The Indian Pilots Guild (IPG), spearheading the 16-day-old strike, today expressed willingness to talk "right now" with Civil Aviation Minister Ajit Singh if the 101 sacked Air India pilots were taken back.
IPG Joint Secretary Tauseef Mukadam said, "We are absolutely ready to talk to the Honourable Minister...We are willing to go right now."
Asked what will be the "way out", he said, "We don't want our core demands to be met right now. Take back the pilots and give us an assurance that these demands will be discussed...We are not putting a gun on anyone's head or ever intend to do so. We are willing to join duty right now. It can be done in 15 minutes."
Mukadam and three of his IPG colleagues said they were also willing to write "another letter" to the Minister seeking time from him to discuss the issues, adding that they had sought time from him earlier too when they began the strike.
He said the strike last year by the national carrier's second pilots' union -- Indian Commercial Pilots' Association (ICPA) -- ended after all the sacked pilots were taken back and de-recognition of their union revoked.
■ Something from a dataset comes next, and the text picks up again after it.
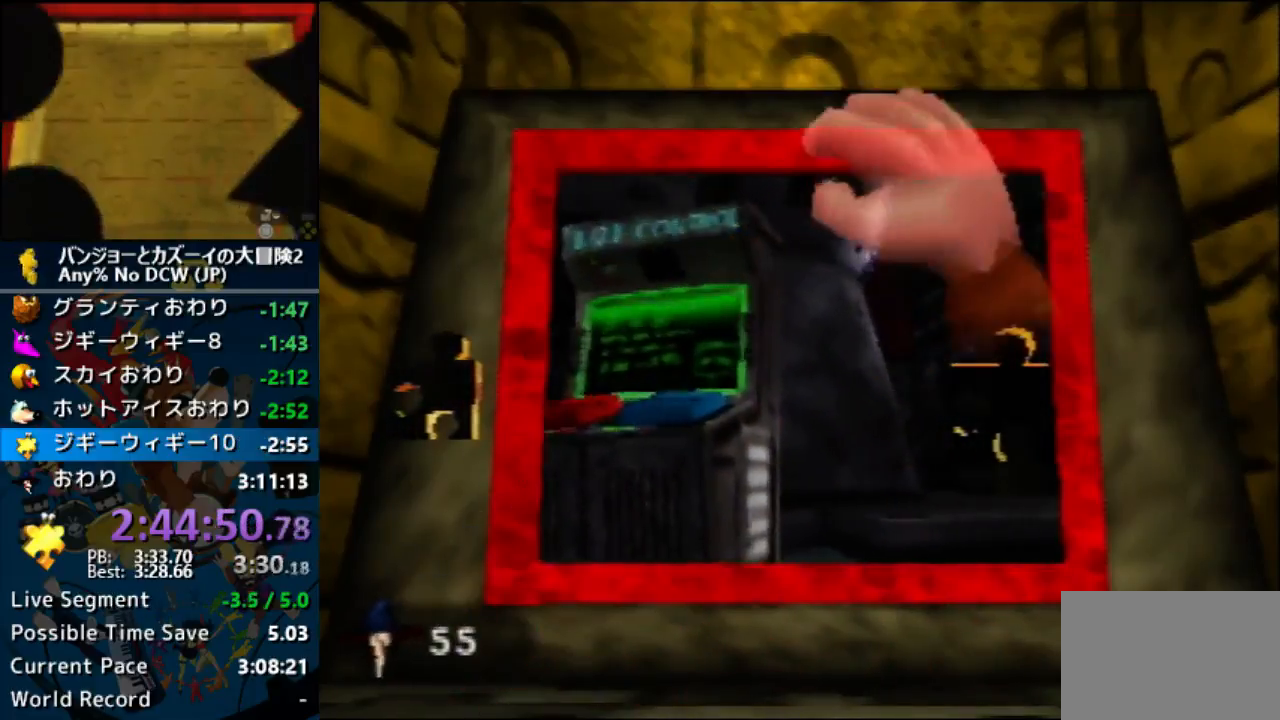
{"buttons": [], "left_stick": "down-left", "events": []}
"We are not asking for anything more than what happened last year," Mukadam said, charging the airline management with "misleading" the Ministry and the Minister on the issues involved in their protest.
The press conference came on a day when Air India management filed a contempt petition against them in the Delhi High Court, saying the pilots had failed to comply with its order restraining them from undertaking the "illegal" stir.
Terming their protest illegal, the government also blamed the agitators for not coming to the negotiating table, with Singh saying, "We have again and again said we are willing to talk. But they don't want to."
"They are not willing to talk unconditionally. They have conditions. It is an illegal strike and there are no issues in this strike," Singh said, adding that the Air India management was taking "whatever action they need to take".